_What you are asked to do:_ Transcribe every entry exactly, leaving out any pictures.

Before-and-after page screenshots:
↓↓↓

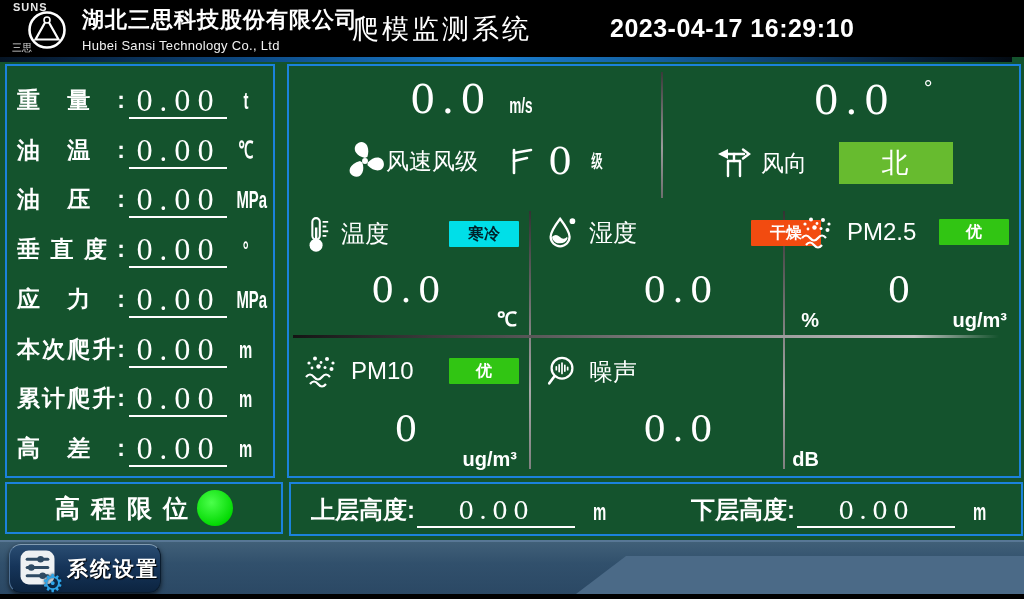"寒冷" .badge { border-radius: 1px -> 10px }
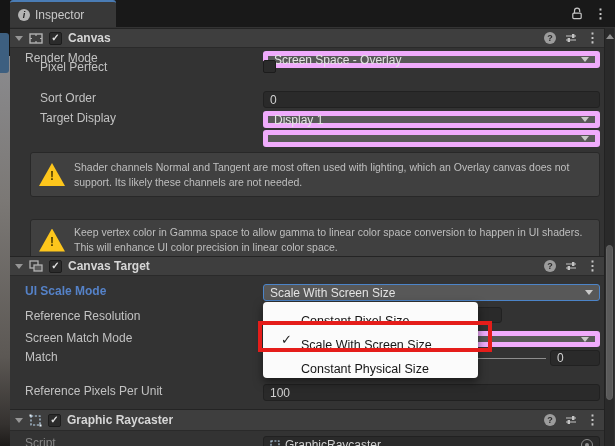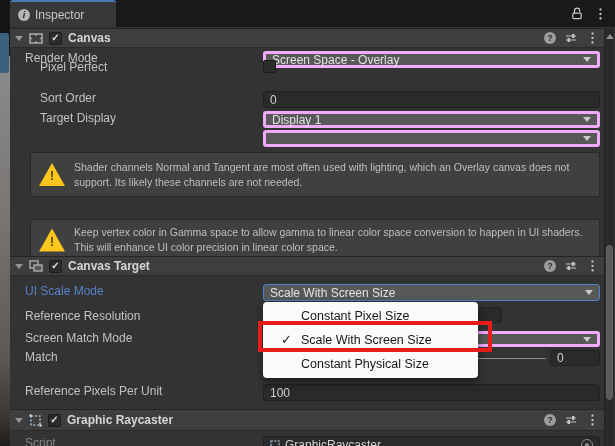"Screen Space - Overlay" .dd { border: 3px solid #f0abfc -> 5px solid #f0abfc }
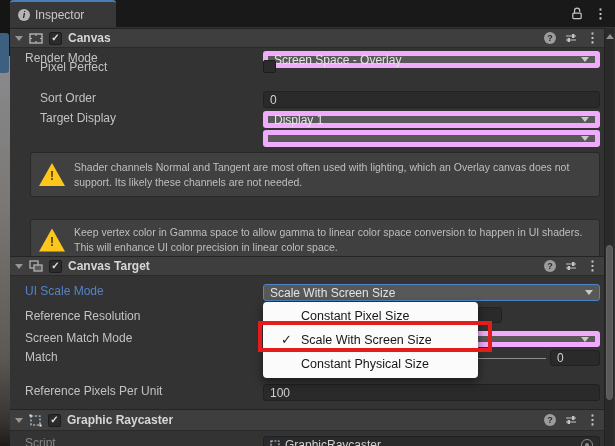"UI Scale Mode" .blue-label { font-weight: none -> bold }
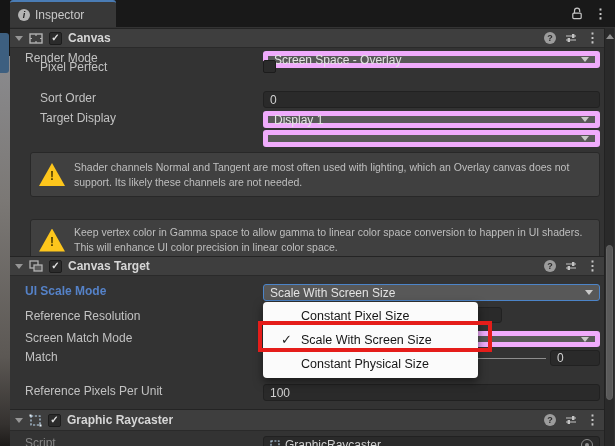"Constant Pixel Size" .pitem { align-items: center -> flex-end }
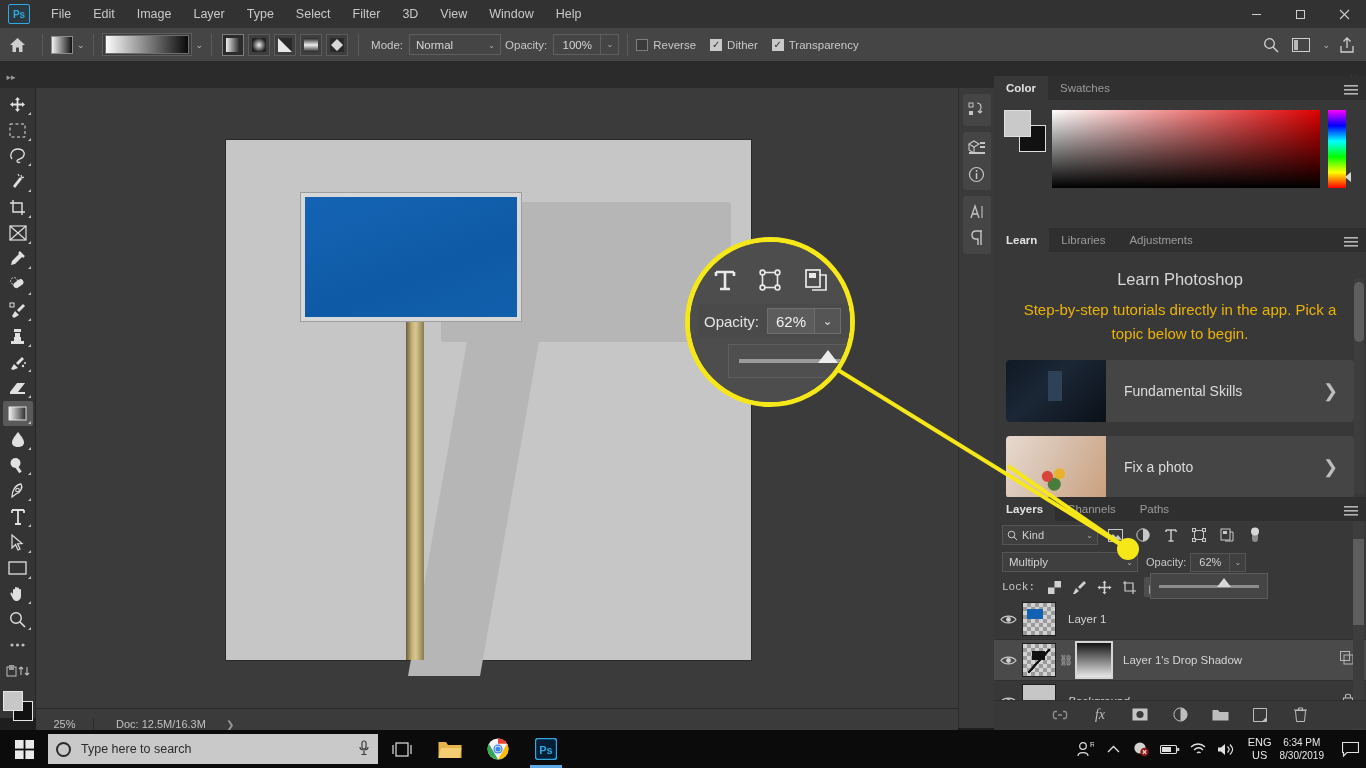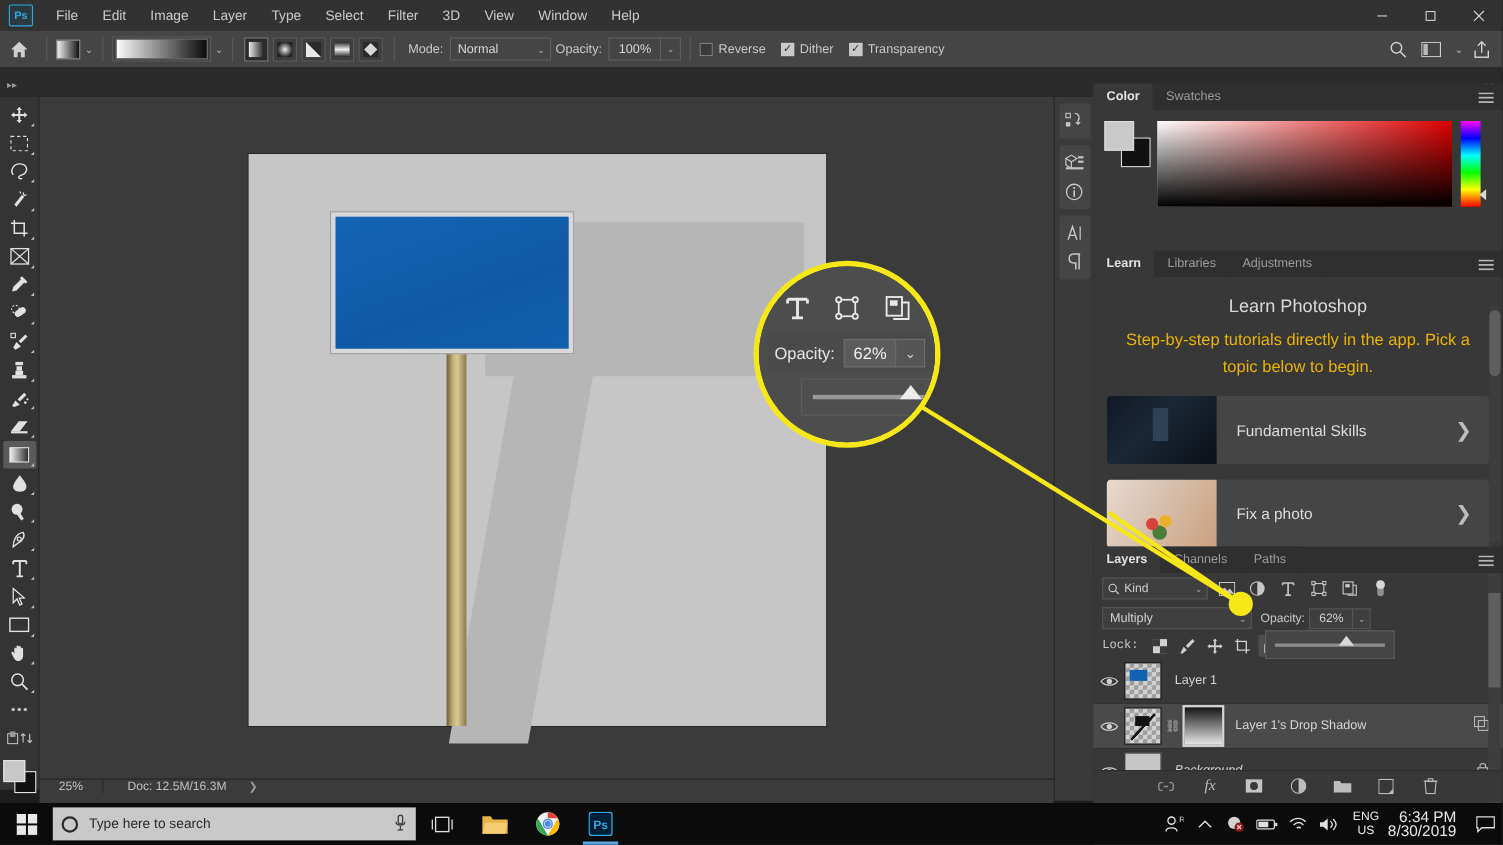"25%" .status-bar { align-items: flex-start -> flex-end }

↑↑↑

_Answer:_
"寒冷" .badge { border-radius: 1px -> 10px }
"Screen Space - Overlay" .dd { border: 3px solid #f0abfc -> 5px solid #f0abfc }
"UI Scale Mode" .blue-label { font-weight: none -> bold }
"Constant Pixel Size" .pitem { align-items: center -> flex-end }
"25%" .status-bar { align-items: flex-start -> flex-end }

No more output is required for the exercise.